I find the omission of quantifications in the produced theorems
problematic. It certainly makes the output more readable in some cases,
as in the example above. But consider the following type:

   filter :: (a -> Bool) -> [a] -> [a]

For this, you produce the following theorem:

   g x = h (f x)
   =>
   $map f . filter g = filter h . $map f

Lacking any information about the scope of free variables, the only
reasonable assumption is that they are all implicitly forall-quantified
at the outermost level (as for types in Haskell). But then the above
theorem is wrong. Consider:

   g = const False
   x = 0
   h = even
   f = (+1)

Clearly, for these choices the precondition g x = h (f x) is fulfilled,
since (const False) 0 = False = even ((+1) 0). But the conclusion is not
fulfilled, because with Haskell's standard filter-function we have, for
example:

   map f (filter g [1]) = [] /= [2] = filter h (map f [1])

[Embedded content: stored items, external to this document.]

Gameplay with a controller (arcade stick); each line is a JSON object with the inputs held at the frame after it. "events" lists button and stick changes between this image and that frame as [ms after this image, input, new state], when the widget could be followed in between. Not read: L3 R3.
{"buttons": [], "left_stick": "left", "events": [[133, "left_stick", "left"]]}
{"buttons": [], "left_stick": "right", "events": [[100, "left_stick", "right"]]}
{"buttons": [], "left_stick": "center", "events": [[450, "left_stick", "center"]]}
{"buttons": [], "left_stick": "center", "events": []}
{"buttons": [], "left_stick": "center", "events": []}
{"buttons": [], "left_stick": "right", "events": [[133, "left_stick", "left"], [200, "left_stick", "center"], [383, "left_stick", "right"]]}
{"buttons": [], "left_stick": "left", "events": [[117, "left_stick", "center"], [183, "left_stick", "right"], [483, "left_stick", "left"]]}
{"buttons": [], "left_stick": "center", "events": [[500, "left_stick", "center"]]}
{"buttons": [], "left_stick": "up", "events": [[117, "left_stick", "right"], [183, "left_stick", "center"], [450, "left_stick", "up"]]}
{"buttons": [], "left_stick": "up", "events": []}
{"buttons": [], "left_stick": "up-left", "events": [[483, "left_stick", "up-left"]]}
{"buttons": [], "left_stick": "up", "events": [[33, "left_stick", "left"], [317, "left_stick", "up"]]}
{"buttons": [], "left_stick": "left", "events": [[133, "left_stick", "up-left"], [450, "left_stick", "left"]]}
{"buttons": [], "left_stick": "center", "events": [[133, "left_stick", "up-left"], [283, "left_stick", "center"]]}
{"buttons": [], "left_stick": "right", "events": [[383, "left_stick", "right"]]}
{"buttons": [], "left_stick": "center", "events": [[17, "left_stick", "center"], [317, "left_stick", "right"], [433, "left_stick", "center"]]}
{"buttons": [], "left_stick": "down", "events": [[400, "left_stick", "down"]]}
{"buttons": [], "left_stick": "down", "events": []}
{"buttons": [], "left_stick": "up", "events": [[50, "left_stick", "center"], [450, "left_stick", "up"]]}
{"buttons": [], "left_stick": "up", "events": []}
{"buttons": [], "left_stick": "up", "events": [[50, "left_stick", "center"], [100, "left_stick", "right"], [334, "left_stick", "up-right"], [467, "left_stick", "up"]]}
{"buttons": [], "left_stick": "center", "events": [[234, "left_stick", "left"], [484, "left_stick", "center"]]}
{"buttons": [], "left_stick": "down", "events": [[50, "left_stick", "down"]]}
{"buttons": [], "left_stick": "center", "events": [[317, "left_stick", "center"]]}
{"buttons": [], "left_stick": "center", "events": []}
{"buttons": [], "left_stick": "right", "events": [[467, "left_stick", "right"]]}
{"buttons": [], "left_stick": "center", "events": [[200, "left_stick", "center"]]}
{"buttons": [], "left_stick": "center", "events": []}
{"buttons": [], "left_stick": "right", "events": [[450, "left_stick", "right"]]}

The correct free theorem, as produced by the online tool at

   http://haskell.as9x.info/ft.html

(and after renaming variables to agree with your output) is as follows:

forall T1,T2 in TYPES. forall f :: T1 -> T2.
   forall g :: T1 -> Bool.
     forall h :: T2 -> Bool.
       (forall x :: T1.
          g x = h (f x))
       ==> forall xs :: [T1].
             map f (filter g xs) = filter h (map f xs)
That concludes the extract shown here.